Dr. Carl Marci, chief neuroscientist at the lab, said consumer neuroscience is becoming more mainstream. He said smiles came to people’s faces as “Nutcracker” characters flashed on screen. “If no one smiles during the ad, you have a problem,” he said.
Once the lab compiled its findings, Boston Ballet edited the ads, Weissman said.
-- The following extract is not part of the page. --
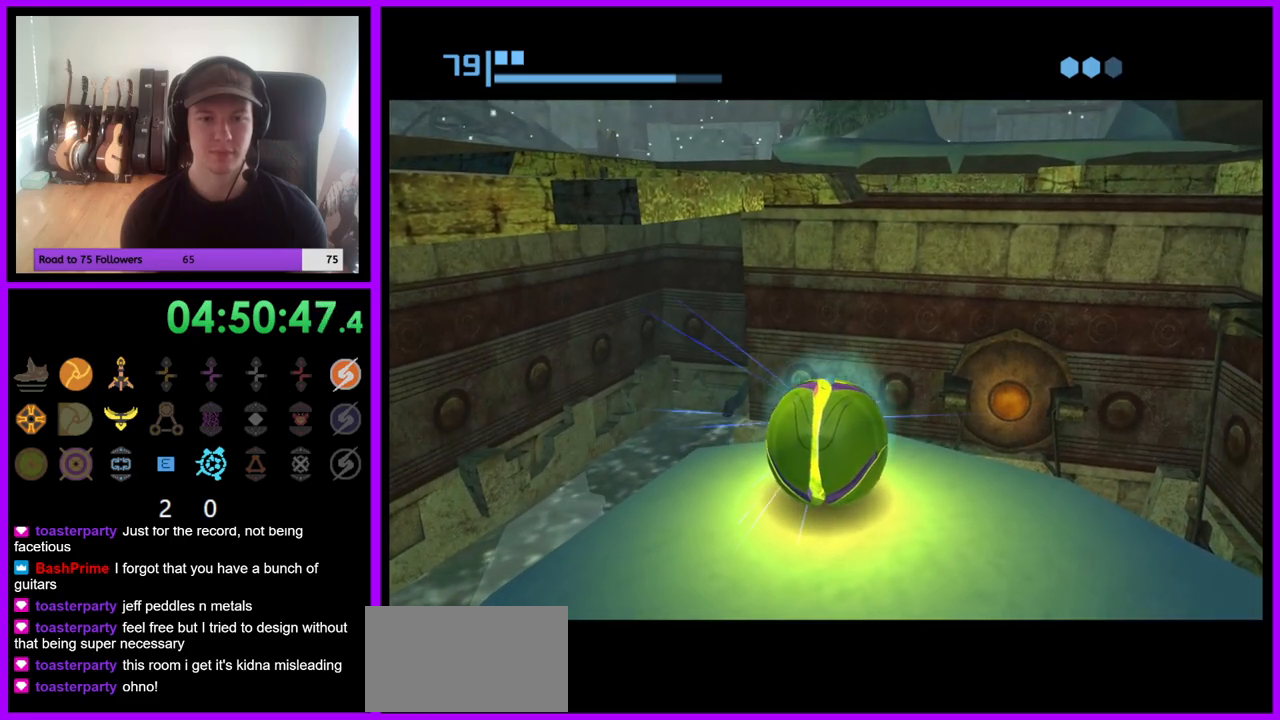
Gameplay with a controller (Nintendo layout); each line is a JSON object with the inputs held at the frame after it (dt_ms = milliseconds from this image to that frame). "events" lists button and stick changes between this image and that frame as [ms after this image, input, new state], when the widget could be followed in between. Not read: L3 R3 Z.
{"dt_ms": 500, "buttons": [], "left_stick": "center", "right_stick": "center", "events": []}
The new ads have fewer scenes and the end cards — with information on tickets and performance dates — have been streamlined.
“The Nutcracker,” which draws 90,000 people each season, is “what keeps us running,” Weissman said.
A hospital with ties
Newton-Wellesley Hospital is stepping out of the shadows of its bigger siblings: Massachusetts General and Brigham and Women’s.
The Newton hospital’s leadership crafted an ad campaign that focuses on its innovative approaches to health care and its efforts to personalize service.
Vice president John Looney says the hospital has never done a campaign of this magnitude before. He began working on it soon after joining the hospital in February. (It’s worth noting that the CEO, Michael Jaff, is relatively new, as well.) The hospital hired Franklin Street, a Virginia health care brand consultancy, to lead the initiative.
The campaign began in late October in print and on TV and radio. It will run through the end of the month, Looney says, and will likely be revived in the spring.
“We’re putting a stake in the ground [to say] we’re changing the way we deliver health care,” Looney says.
The campaign doesn’t hide the fact the hospital is part of Partners HealthCare, the state’s largest hospital group. Looney says that’s intentional: His coworkers are proud of their ties to Partners. But he also says that the hospital leadership decided it was important to create a brand that stands on its own.
“It’s a highly competitive market,” he says. “We recognize that consumers have a lot of choices when it comes to health care.”